| DATA FOR THIS TASK |
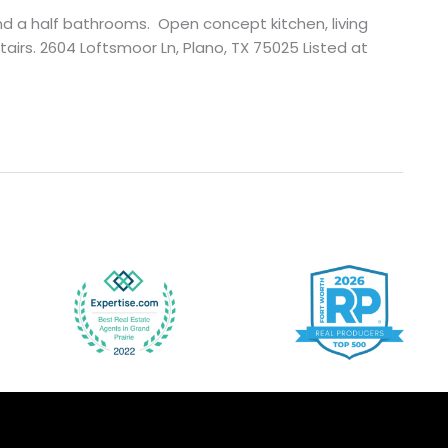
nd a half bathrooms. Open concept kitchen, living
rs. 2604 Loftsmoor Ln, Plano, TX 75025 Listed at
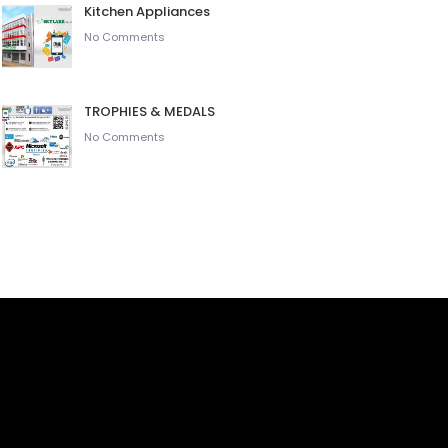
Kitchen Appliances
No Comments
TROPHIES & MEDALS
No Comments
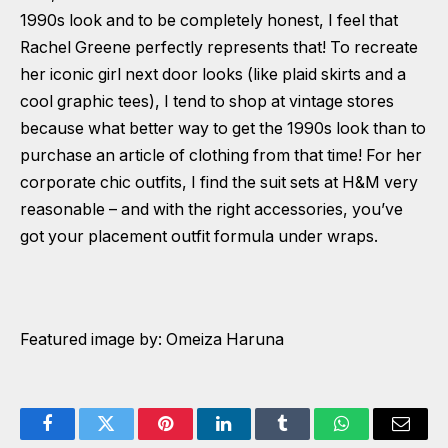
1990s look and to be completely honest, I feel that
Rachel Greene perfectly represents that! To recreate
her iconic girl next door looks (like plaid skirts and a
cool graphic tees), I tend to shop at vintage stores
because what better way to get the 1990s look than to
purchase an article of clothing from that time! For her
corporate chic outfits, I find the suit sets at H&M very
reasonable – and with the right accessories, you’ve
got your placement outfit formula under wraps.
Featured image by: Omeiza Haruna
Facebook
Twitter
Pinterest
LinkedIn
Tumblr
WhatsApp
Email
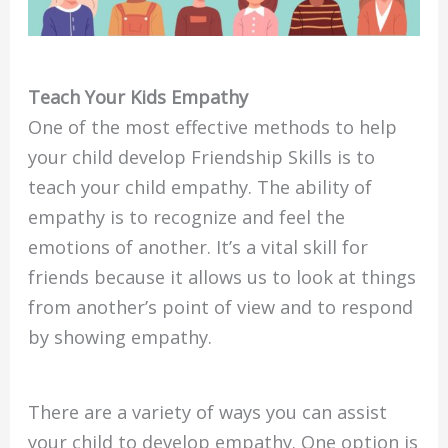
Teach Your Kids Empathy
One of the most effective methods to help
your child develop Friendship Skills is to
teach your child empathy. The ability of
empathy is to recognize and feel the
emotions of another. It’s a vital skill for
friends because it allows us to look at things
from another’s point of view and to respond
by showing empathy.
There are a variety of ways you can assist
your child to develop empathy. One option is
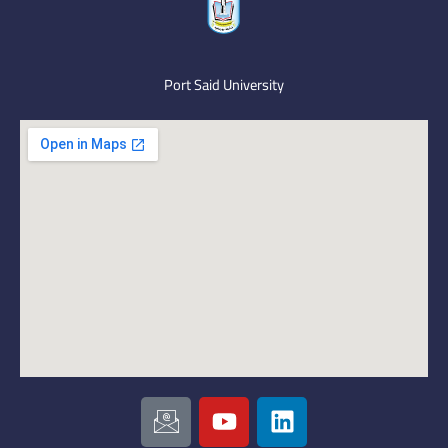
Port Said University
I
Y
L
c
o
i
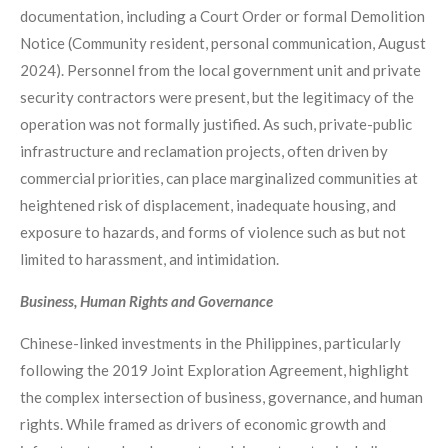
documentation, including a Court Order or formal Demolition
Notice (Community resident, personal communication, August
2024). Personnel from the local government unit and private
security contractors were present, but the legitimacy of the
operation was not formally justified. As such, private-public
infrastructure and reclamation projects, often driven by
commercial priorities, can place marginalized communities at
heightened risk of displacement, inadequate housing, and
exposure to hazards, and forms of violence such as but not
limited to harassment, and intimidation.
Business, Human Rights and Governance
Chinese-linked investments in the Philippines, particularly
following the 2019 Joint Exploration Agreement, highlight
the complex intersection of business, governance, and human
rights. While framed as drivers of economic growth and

| PROBLEM TO WORK ON |
Please reproduce the text read from every row above line for line, with no changes, and leave the pictures out of your answer.

| SOLVED EXERCISE |
nd a half bathrooms. Open concept kitchen, living
rs. 2604 Loftsmoor Ln, Plano, TX 75025 Listed at
Kitchen Appliances
No Comments
TROPHIES & MEDALS
No Comments
1990s look and to be completely honest, I feel that
Rachel Greene perfectly represents that! To recreate
her iconic girl next door looks (like plaid skirts and a
cool graphic tees), I tend to shop at vintage stores
because what better way to get the 1990s look than to
purchase an article of clothing from that time! For her
corporate chic outfits, I find the suit sets at H&M very
reasonable – and with the right accessories, you’ve
got your placement outfit formula under wraps.
Featured image by: Omeiza Haruna
Facebook
Twitter
Pinterest
LinkedIn
Tumblr
WhatsApp
Email
Teach Your Kids Empathy
One of the most effective methods to help
your child develop Friendship Skills is to
teach your child empathy. The ability of
empathy is to recognize and feel the
emotions of another. It’s a vital skill for
friends because it allows us to look at things
from another’s point of view and to respond
by showing empathy.
There are a variety of ways you can assist
your child to develop empathy. One option is
Port Said University
I
Y
L
c
o
i
documentation, including a Court Order or formal Demolition
Notice (Community resident, personal communication, August
2024). Personnel from the local government unit and private
security contractors were present, but the legitimacy of the
operation was not formally justified. As such, private-public
infrastructure and reclamation projects, often driven by
commercial priorities, can place marginalized communities at
heightened risk of displacement, inadequate housing, and
exposure to hazards, and forms of violence such as but not
limited to harassment, and intimidation.
Business, Human Rights and Governance
Chinese-linked investments in the Philippines, particularly
following the 2019 Joint Exploration Agreement, highlight
the complex intersection of business, governance, and human
rights. While framed as drivers of economic growth and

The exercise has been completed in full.